What you have to do:
Every line below that has "KiCad" in it should be copied.

Extracted entries:
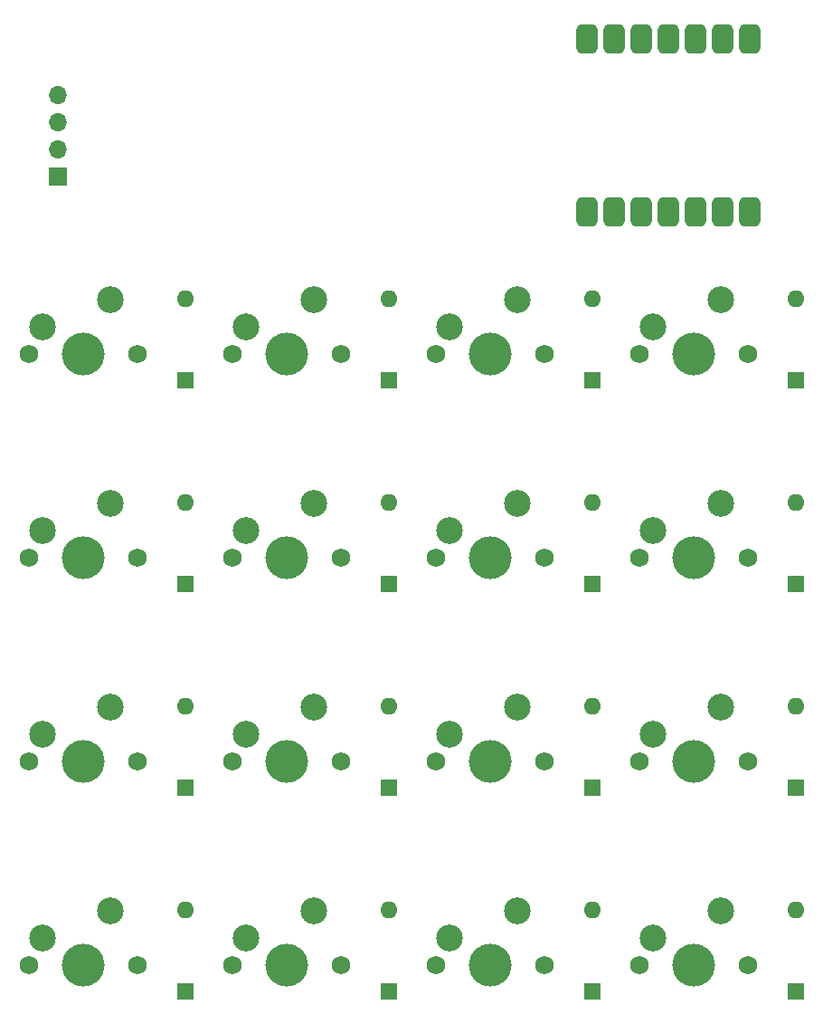
<source format=gbr>
%TF.GenerationSoftware,KiCad,Pcbnew,8.0.5*%
%TF.CreationDate,2024-10-19T01:04:11-04:00*%
%TF.ProjectId,hackpad,6861636b-7061-4642-9e6b-696361645f70,rev?*%
%TF.SameCoordinates,Original*%
%TF.FileFunction,Soldermask,Top*%
%TF.FilePolarity,Negative*%
%FSLAX46Y46*%
G04 Gerber Fmt 4.6, Leading zero omitted, Abs format (unit mm)*
G04 Created by KiCad (PCBNEW 8.0.5) date 2024-10-19 01:04:11*
%MOMM*%
%LPD*%
G01*
G04 APERTURE LIST*
G04 Aperture macros list*
%AMRoundRect*
0 Rectangle with rounded corners*
0 $1 Rounding radius*
0 $2 $3 $4 $5 $6 $7 $8 $9 X,Y pos of 4 corners*
0 Add a 4 corners polygon primitive as box body*
4,1,4,$2,$3,$4,$5,$6,$7,$8,$9,$2,$3,0*
0 Add four circle primitives for the rounded corners*
1,1,$1+$1,$2,$3*
1,1,$1+$1,$4,$5*
1,1,$1+$1,$6,$7*
1,1,$1+$1,$8,$9*
0 Add four rect primitives between the rounded corners*
20,1,$1+$1,$2,$3,$4,$5,0*
20,1,$1+$1,$4,$5,$6,$7,0*
20,1,$1+$1,$6,$7,$8,$9,0*
20,1,$1+$1,$8,$9,$2,$3,0*%
G04 Aperture macros list end*
%ADD10C,1.750000*%
%ADD11C,4.000000*%
%ADD12C,2.500000*%
%ADD13RoundRect,0.500000X-0.500000X0.875000X-0.500000X-0.875000X0.500000X-0.875000X0.500000X0.875000X0*%
%ADD14R,1.600000X1.600000*%
%ADD15C,1.600000*%
%ADD16R,1.700000X1.700000*%
%ADD17O,1.700000X1.700000*%
%ADD18O,1.600000X1.600000*%
G04 APERTURE END LIST*
D10*
%TO.C,SW5*%
X147320000Y-76200000D03*
D11*
X152400000Y-76200000D03*
D10*
X157480000Y-76200000D03*
D12*
X148590000Y-73660000D03*
X154940000Y-71120000D03*
%TD*%
D13*
%TO.C,U1*%
X214788750Y-27653750D03*
D14*
X214788750Y-28098750D03*
D13*
X212248750Y-27653750D03*
D15*
X212248750Y-28098750D03*
D13*
X209708750Y-27653750D03*
D15*
X209708750Y-28098750D03*
D13*
X207168750Y-27653750D03*
D15*
X207168750Y-28098750D03*
D13*
X204628750Y-27653750D03*
D15*
X204628750Y-28098750D03*
D13*
X202088750Y-27653750D03*
D15*
X202088750Y-28098750D03*
D13*
X199548750Y-27653750D03*
D15*
X199548750Y-28098750D03*
X199548750Y-43338750D03*
D13*
X199548750Y-43818750D03*
D15*
X202088750Y-43338750D03*
D13*
X202088750Y-43818750D03*
D15*
X204628750Y-43338750D03*
D13*
X204628750Y-43818750D03*
D15*
X207168750Y-43338750D03*
D13*
X207168750Y-43818750D03*
D15*
X209708750Y-43338750D03*
D13*
X209708750Y-43818750D03*
D15*
X212248750Y-43338750D03*
D13*
X212248750Y-43818750D03*
D15*
X214788750Y-43338750D03*
D13*
X214788750Y-43818750D03*
%TD*%
D10*
%TO.C,SW12*%
X204470000Y-95250000D03*
D11*
X209550000Y-95250000D03*
D10*
X214630000Y-95250000D03*
D12*
X205740000Y-92710000D03*
X212090000Y-90170000D03*
%TD*%
D10*
%TO.C,SW9*%
X147320000Y-95250000D03*
D11*
X152400000Y-95250000D03*
D10*
X157480000Y-95250000D03*
D12*
X148590000Y-92710000D03*
X154940000Y-90170000D03*
%TD*%
D10*
%TO.C,SW10*%
X166370000Y-95250000D03*
D11*
X171450000Y-95250000D03*
D10*
X176530000Y-95250000D03*
D12*
X167640000Y-92710000D03*
X173990000Y-90170000D03*
%TD*%
D10*
%TO.C,SW1*%
X147320000Y-57150000D03*
D11*
X152400000Y-57150000D03*
D10*
X157480000Y-57150000D03*
D12*
X148590000Y-54610000D03*
X154940000Y-52070000D03*
%TD*%
D10*
%TO.C,SW4*%
X204470000Y-57150000D03*
D11*
X209550000Y-57150000D03*
D10*
X214630000Y-57150000D03*
D12*
X205740000Y-54610000D03*
X212090000Y-52070000D03*
%TD*%
D10*
%TO.C,SW6*%
X166370000Y-76200000D03*
D11*
X171450000Y-76200000D03*
D10*
X176530000Y-76200000D03*
D12*
X167640000Y-73660000D03*
X173990000Y-71120000D03*
%TD*%
D10*
%TO.C,SW16*%
X204470000Y-114300000D03*
D11*
X209550000Y-114300000D03*
D10*
X214630000Y-114300000D03*
D12*
X205740000Y-111760000D03*
X212090000Y-109220000D03*
%TD*%
D10*
%TO.C,SW2*%
X166370000Y-57150000D03*
D11*
X171450000Y-57150000D03*
D10*
X176530000Y-57150000D03*
D12*
X167640000Y-54610000D03*
X173990000Y-52070000D03*
%TD*%
D10*
%TO.C,SW13*%
X147320000Y-114300000D03*
D11*
X152400000Y-114300000D03*
D10*
X157480000Y-114300000D03*
D12*
X148590000Y-111760000D03*
X154940000Y-109220000D03*
%TD*%
D10*
%TO.C,SW14*%
X166370000Y-114300000D03*
D11*
X171450000Y-114300000D03*
D10*
X176530000Y-114300000D03*
D12*
X167640000Y-111760000D03*
X173990000Y-109220000D03*
%TD*%
D16*
%TO.C,J1*%
X150018750Y-40481250D03*
D17*
X150018750Y-37941250D03*
X150018750Y-35401250D03*
X150018750Y-32861250D03*
%TD*%
D10*
%TO.C,SW15*%
X185420000Y-114300000D03*
D11*
X190500000Y-114300000D03*
D10*
X195580000Y-114300000D03*
D12*
X186690000Y-111760000D03*
X193040000Y-109220000D03*
%TD*%
D10*
%TO.C,SW7*%
X185420000Y-76200000D03*
D11*
X190500000Y-76200000D03*
D10*
X195580000Y-76200000D03*
D12*
X186690000Y-73660000D03*
X193040000Y-71120000D03*
%TD*%
D10*
%TO.C,SW8*%
X204470000Y-76200000D03*
D11*
X209550000Y-76200000D03*
D10*
X214630000Y-76200000D03*
D12*
X205740000Y-73660000D03*
X212090000Y-71120000D03*
%TD*%
D10*
%TO.C,SW3*%
X185420000Y-57150000D03*
D11*
X190500000Y-57150000D03*
D10*
X195580000Y-57150000D03*
D12*
X186690000Y-54610000D03*
X193040000Y-52070000D03*
%TD*%
D10*
%TO.C,SW11*%
X185420000Y-95250000D03*
D11*
X190500000Y-95250000D03*
D10*
X195580000Y-95250000D03*
D12*
X186690000Y-92710000D03*
X193040000Y-90170000D03*
%TD*%
D14*
%TO.C,D8*%
X219075000Y-78581250D03*
D18*
X219075000Y-70961250D03*
%TD*%
D14*
%TO.C,D9*%
X161925000Y-97631250D03*
D18*
X161925000Y-90011250D03*
%TD*%
D14*
%TO.C,D3*%
X200025000Y-59531250D03*
D18*
X200025000Y-51911250D03*
%TD*%
D14*
%TO.C,D1*%
X161925000Y-59531250D03*
D18*
X161925000Y-51911250D03*
%TD*%
D14*
%TO.C,D11*%
X200025000Y-97631250D03*
D18*
X200025000Y-90011250D03*
%TD*%
D14*
%TO.C,D6*%
X180975000Y-78581250D03*
D18*
X180975000Y-70961250D03*
%TD*%
D14*
%TO.C,D13*%
X161925000Y-116681250D03*
D18*
X161925000Y-109061250D03*
%TD*%
D14*
%TO.C,D15*%
X200025000Y-116681250D03*
D18*
X200025000Y-109061250D03*
%TD*%
D14*
%TO.C,D5*%
X161925000Y-78581250D03*
D18*
X161925000Y-70961250D03*
%TD*%
D14*
%TO.C,D7*%
X200025000Y-78581250D03*
D18*
X200025000Y-70961250D03*
%TD*%
D14*
%TO.C,D10*%
X180975000Y-97631250D03*
D18*
X180975000Y-90011250D03*
%TD*%
D14*
%TO.C,D16*%
X219075000Y-116681250D03*
D18*
X219075000Y-109061250D03*
%TD*%
D14*
%TO.C,D4*%
X219075000Y-59531250D03*
D18*
X219075000Y-51911250D03*
%TD*%
D14*
%TO.C,D12*%
X219075000Y-97631250D03*
D18*
X219075000Y-90011250D03*
%TD*%
D14*
%TO.C,D2*%
X180975000Y-59531250D03*
D18*
X180975000Y-51911250D03*
%TD*%
D14*
%TO.C,D14*%
X180975000Y-116681250D03*
D18*
X180975000Y-109061250D03*
%TD*%
M02*

</source>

Task solution:
%TF.GenerationSoftware,KiCad,Pcbnew,8.0.5*%
G04 Created by KiCad (PCBNEW 8.0.5) date 2024-10-19 01:04:11*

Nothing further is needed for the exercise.